I’m an AI engineer with a strong background in machine learning, deep learning, and AI automation. I’ve worked extensively with Large Language Models (LLMs) to streamline processes and build smarter systems. My experience also includes developing computer vision algorithms for e-sports and surveillance applications.
Beyond AI, I have hands-on experience in backend development, web applications, and cloud deployments, with expertise in Python, C/C++, and Node.js. I hold a Master’s degree in Artificial Intelligence from Charles University, and I’ve contributed to projects in AI-driven compliance, inventory forecasting, and chatbot development.
I designed an AI agent that processes client requirements and generates a design brief for designers. The agent evaluates the completeness of the request, providing a score from 0% to 100% based on the available information. If any details are missing, it notifies the client and suggests improvements.
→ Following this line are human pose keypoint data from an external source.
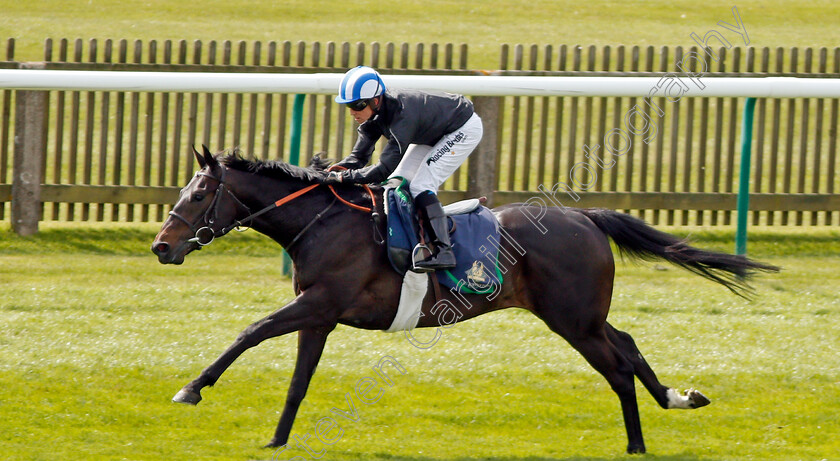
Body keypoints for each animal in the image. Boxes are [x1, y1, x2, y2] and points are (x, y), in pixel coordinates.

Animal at [153, 147, 780, 452]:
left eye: (201, 194)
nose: (162, 246)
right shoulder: (320, 315)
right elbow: (297, 381)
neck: (323, 221)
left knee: (619, 367)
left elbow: (251, 331)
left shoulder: (319, 305)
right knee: (627, 344)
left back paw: (637, 442)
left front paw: (191, 388)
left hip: (572, 320)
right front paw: (278, 439)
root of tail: (586, 216)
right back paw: (677, 399)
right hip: (583, 316)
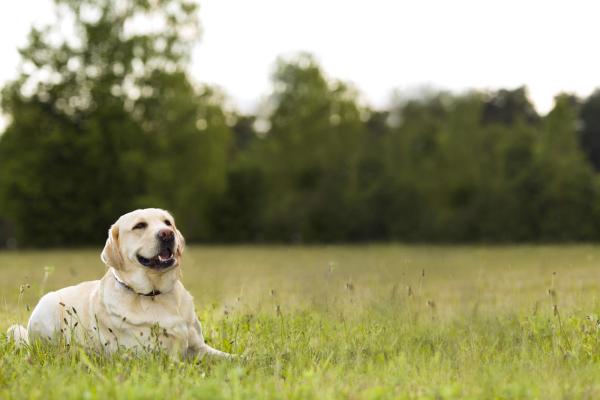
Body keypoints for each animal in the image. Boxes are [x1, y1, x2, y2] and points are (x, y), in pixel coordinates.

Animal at [7, 209, 232, 360]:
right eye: (139, 226)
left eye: (168, 222)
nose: (167, 233)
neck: (155, 294)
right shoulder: (151, 356)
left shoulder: (200, 348)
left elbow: (229, 358)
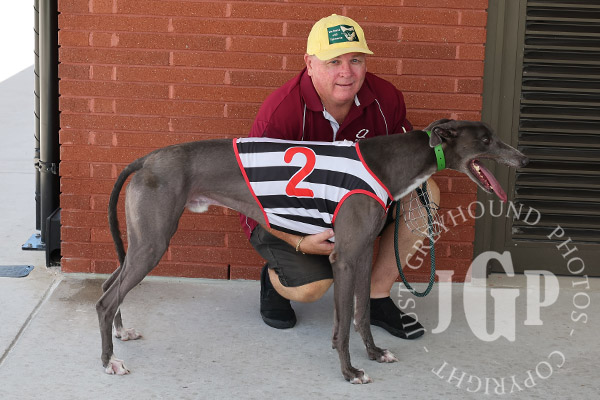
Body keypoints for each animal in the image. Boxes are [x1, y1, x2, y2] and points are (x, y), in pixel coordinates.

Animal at [96, 119, 528, 383]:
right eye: (485, 139)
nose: (524, 158)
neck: (389, 163)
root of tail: (147, 159)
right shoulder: (346, 257)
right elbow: (344, 326)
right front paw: (350, 372)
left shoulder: (362, 254)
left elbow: (361, 313)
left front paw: (374, 354)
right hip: (153, 243)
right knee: (104, 300)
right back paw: (109, 361)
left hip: (141, 242)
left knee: (109, 285)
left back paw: (121, 333)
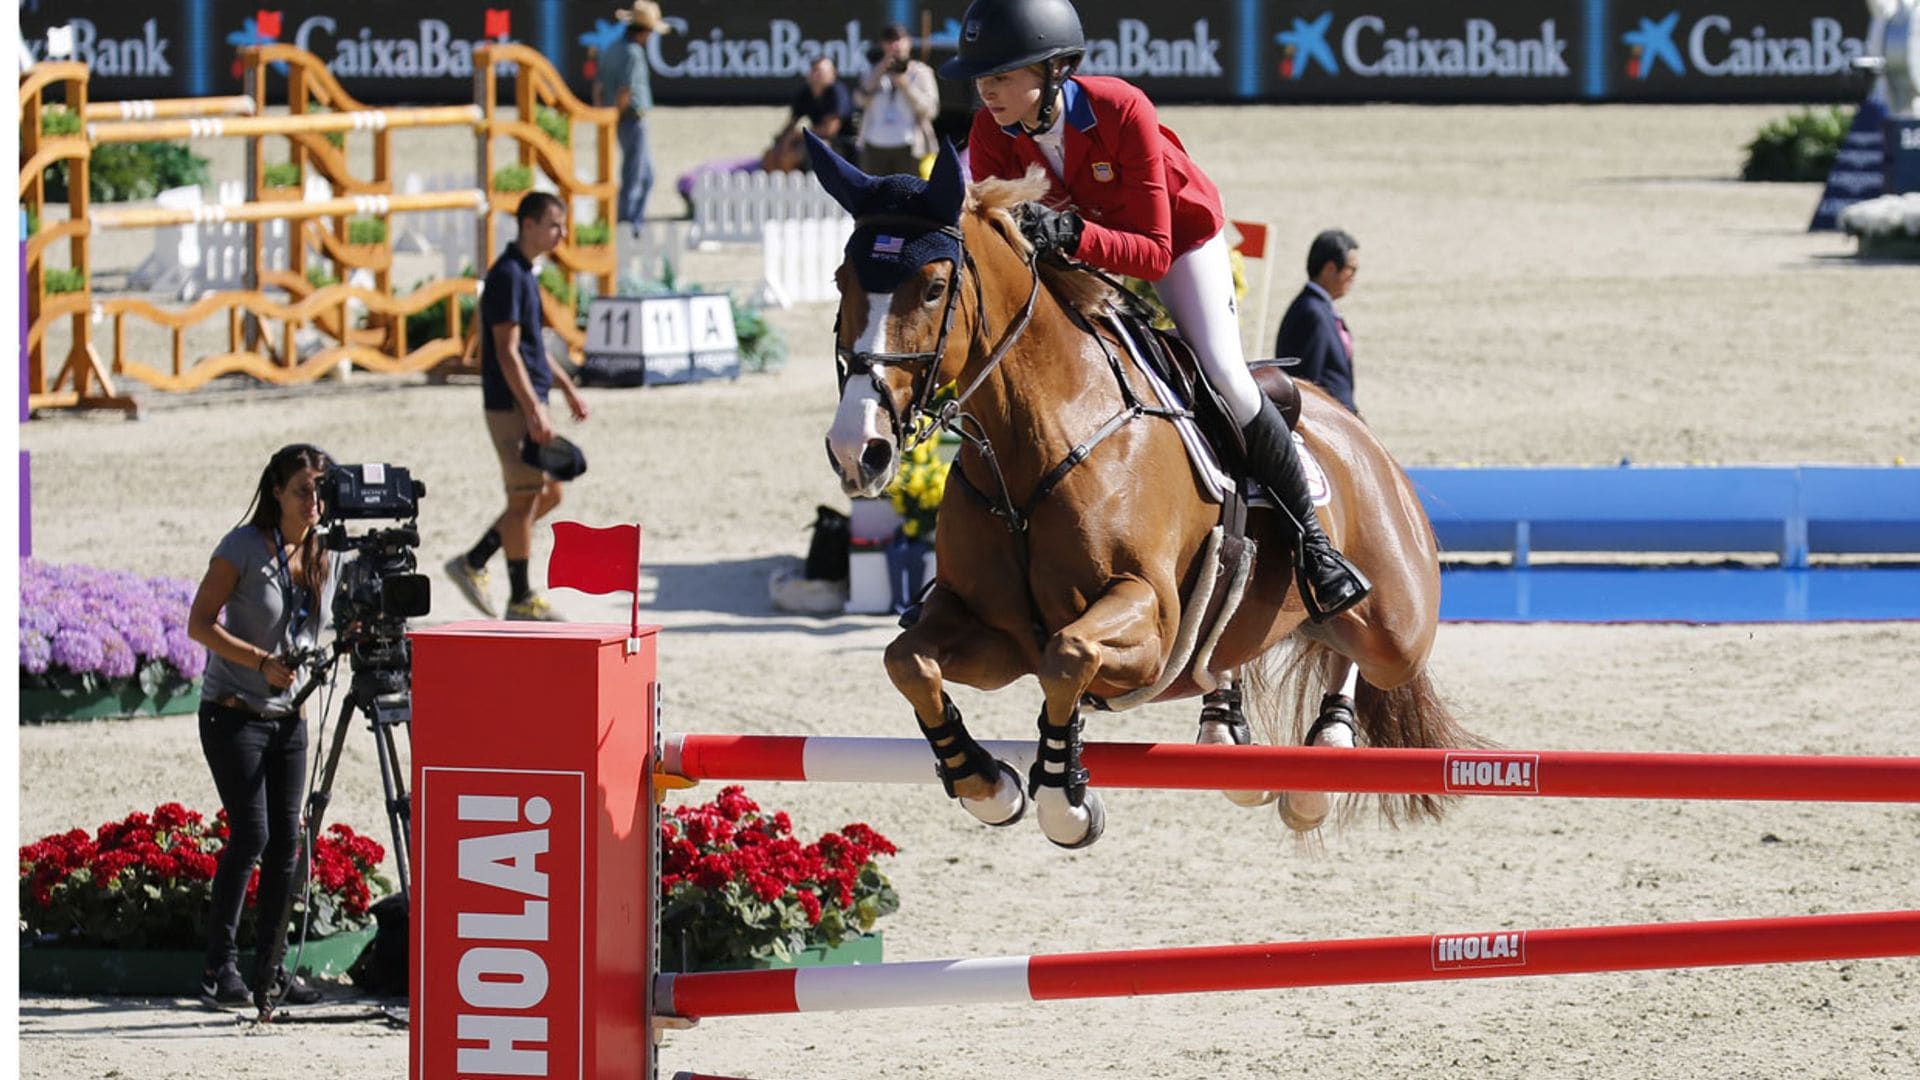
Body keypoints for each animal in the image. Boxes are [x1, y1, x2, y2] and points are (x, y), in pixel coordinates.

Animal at [806, 132, 1466, 841]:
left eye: (932, 289)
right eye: (841, 281)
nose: (859, 450)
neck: (1037, 443)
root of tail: (1357, 432)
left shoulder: (1148, 622)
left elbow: (1067, 654)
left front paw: (1062, 799)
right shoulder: (995, 637)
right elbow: (907, 660)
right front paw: (986, 782)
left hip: (1395, 625)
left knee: (1353, 648)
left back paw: (1322, 761)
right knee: (1271, 643)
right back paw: (1228, 733)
I built the solution using Python, LangGraph, and LangSmith, leveraging SambaNova for serverless inference. The entire system is deployed on AWS for scalability and reliability.
Automated Stone Slab Matching System
For Stonify - US based company, I designed an AI-driven system that automates stone slab selection. This project was delivered with collaboration with a company Cod8. Using Qdrant vector search, the AI agent analyzes a client’s slab image and retrieves the five most similar options, generating an instant offer. This eliminated manual work, making the process faster and more efficient.